▸ **Exercise brief**
Every line of the data below is to be duplicated exactly, pictures excepted.

▸ **Given records**
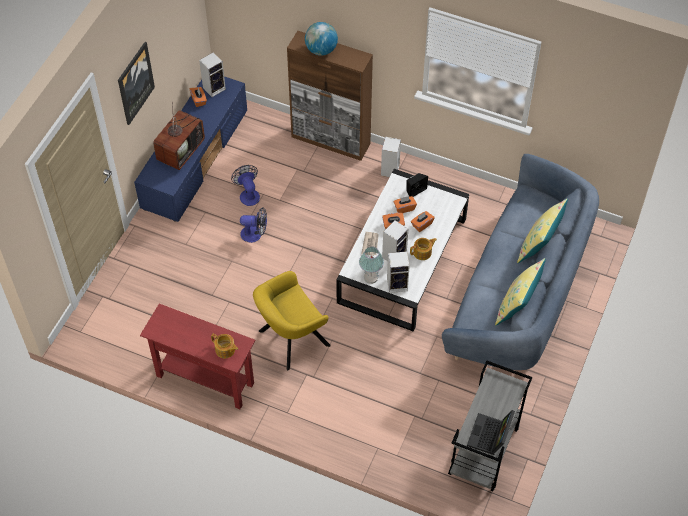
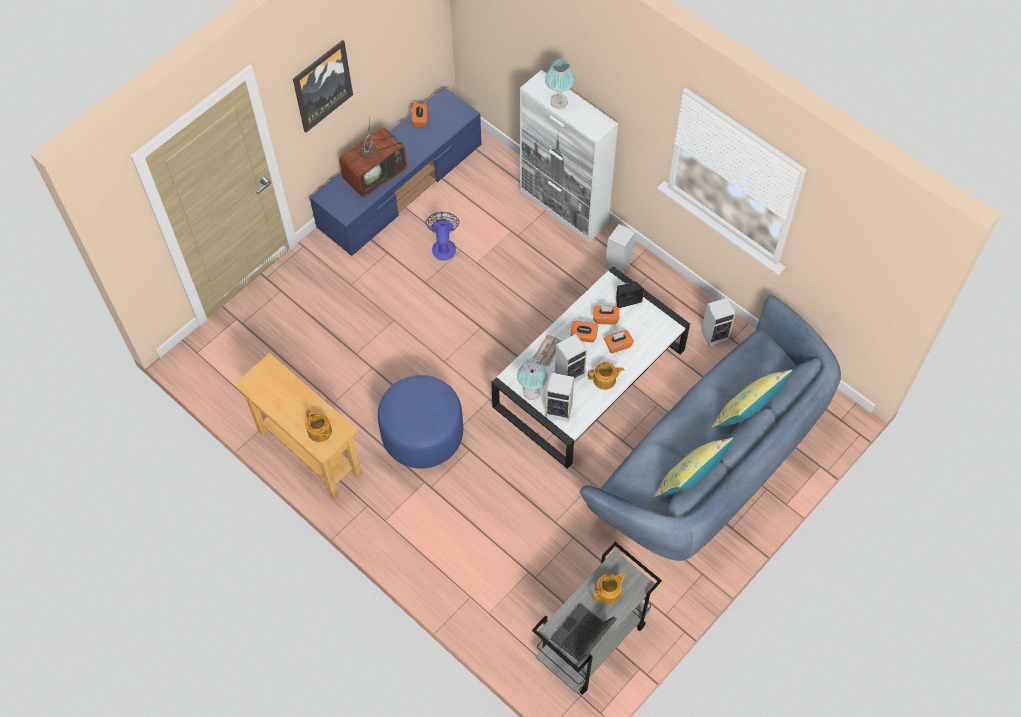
camera: 20 degrees right, 5 degrees up
red console table [140,304,256,409] -> beige console table [234,353,362,499]
speaker [199,52,226,97] -> speaker moved to [701,298,735,347]
fan [240,208,267,243] -> none
yellow armchair [253,271,331,370] -> blue ottoman [378,375,463,469]
brown cabinet [287,31,373,161] -> white cabinet [520,70,618,242]
globe [305,22,338,56] -> table lamp [545,59,575,109]
none -> teapot [592,573,627,604]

▸ **Your solution**
camera: 20 degrees right, 5 degrees up
red console table [140,304,256,409] -> beige console table [234,353,362,499]
speaker [199,52,226,97] -> speaker moved to [701,298,735,347]
fan [240,208,267,243] -> none
yellow armchair [253,271,331,370] -> blue ottoman [378,375,463,469]
brown cabinet [287,31,373,161] -> white cabinet [520,70,618,242]
globe [305,22,338,56] -> table lamp [545,59,575,109]
none -> teapot [592,573,627,604]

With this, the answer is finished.